Despite the availability of safe, high level languages, many of the most critical software systems are still written in low level programming languages such as C and C++. Although these low level programming languages are very expressive and can be used to write high performance code, such low level programming languages typically do not enforce type and memory safety. This makes low level programming languages much less robust and much more difficult to analyze than higher level languages.
Existing approaches to analyzing low level programs have included type checking and property checking. These approaches have encountered a number of problems and challenges. Type checking for lower level code is difficult because type safety often depends on subtle, program specific invariants. Although previous low level type systems can be quite expressive, they are typically designed for a fixed set of programming idioms and are hard to adapt to the needs of a particular program. Typical low level programs allow for declaring types, but such an approach does not hold the program to those declared types. As such, the program can still be compiled even if the types do not match. Consequently, type checking in low level programs typically checks some types and not others, leaving the program susceptible to errors.

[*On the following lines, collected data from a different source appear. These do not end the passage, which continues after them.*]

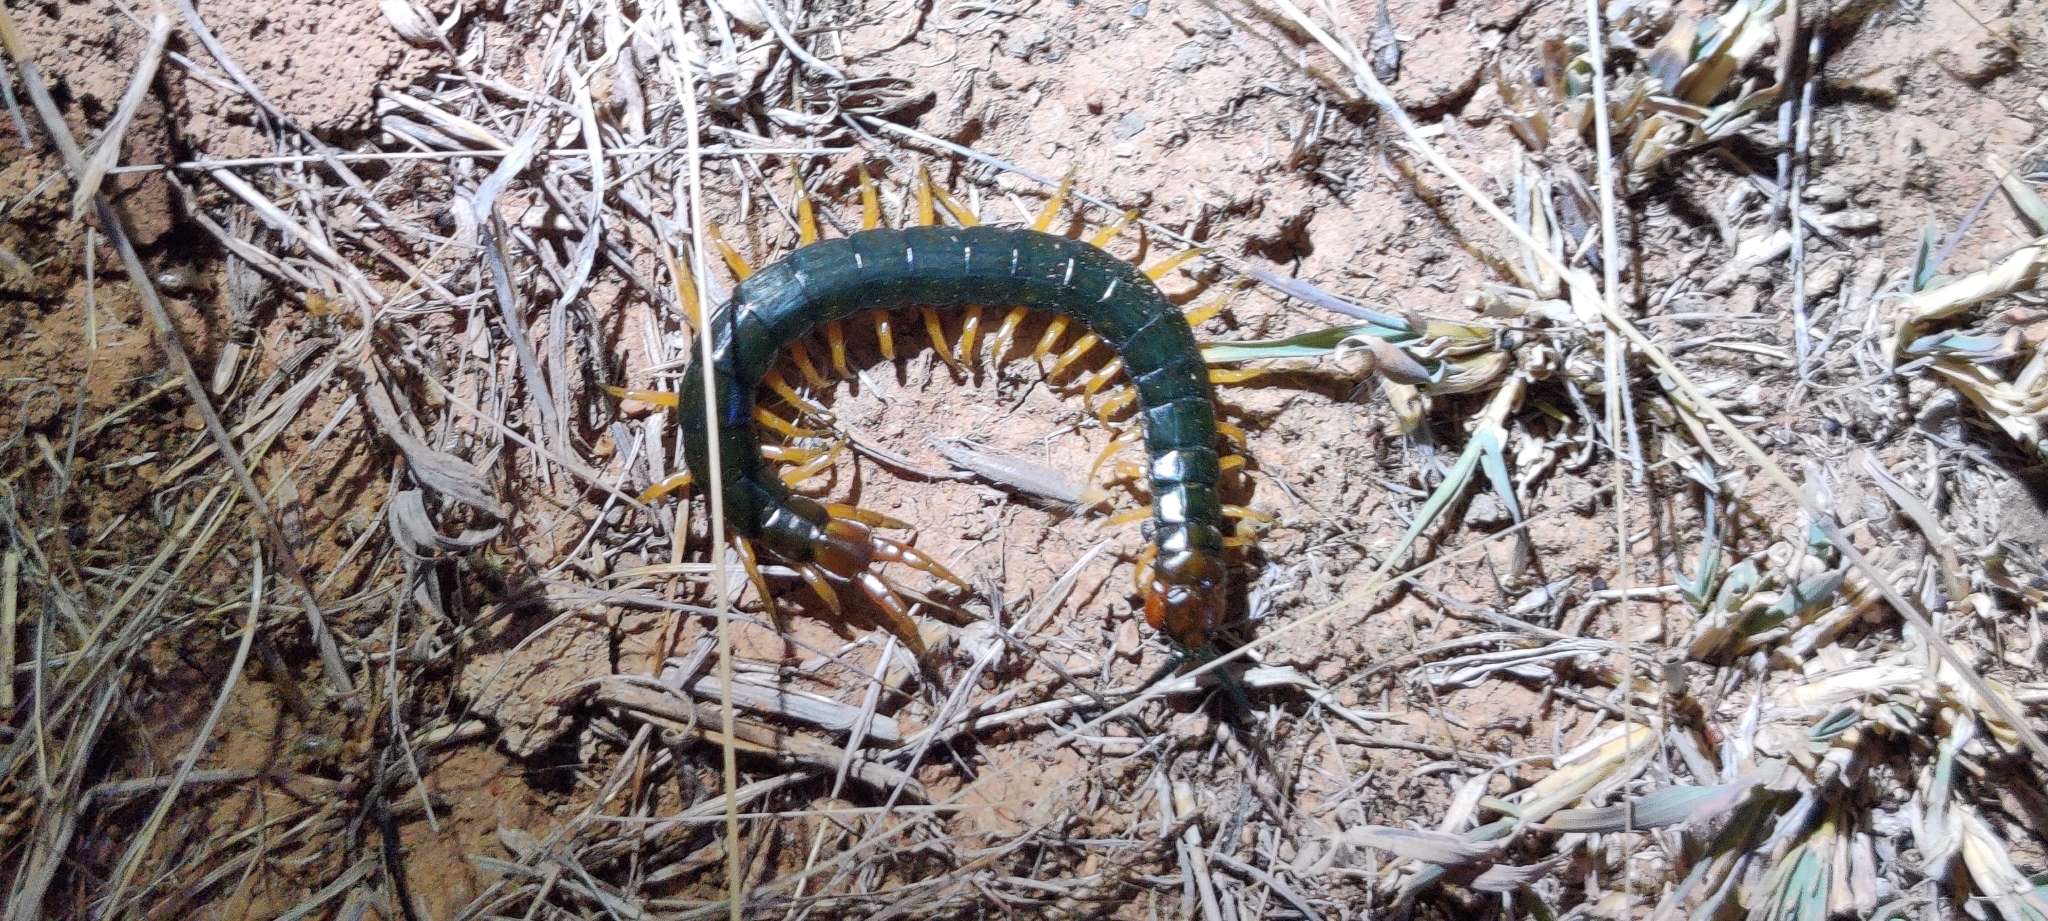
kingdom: Animalia
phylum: Arthropoda
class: Chilopoda
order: Scolopendromorpha
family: Scolopendridae
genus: Cormocephalus
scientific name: Cormocephalus aurantiipes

A property checker is a tool for checking assertions over the state of a program. The assertions can be provided by means of preconditions and postconditions on procedures, as well as assumptions and assertions inside the program text.
Property checking tools for low level code can be quite powerful and quite general, but these tools either ignore types for soundness or rely on unproven type safety assumptions in order to achieve the necessary level of precision. For instance, it is difficult to write concise specifications that distinguish between locations in an untyped program's heap.
Consequently, there is a need for a sound and reliable approach for checking low level code.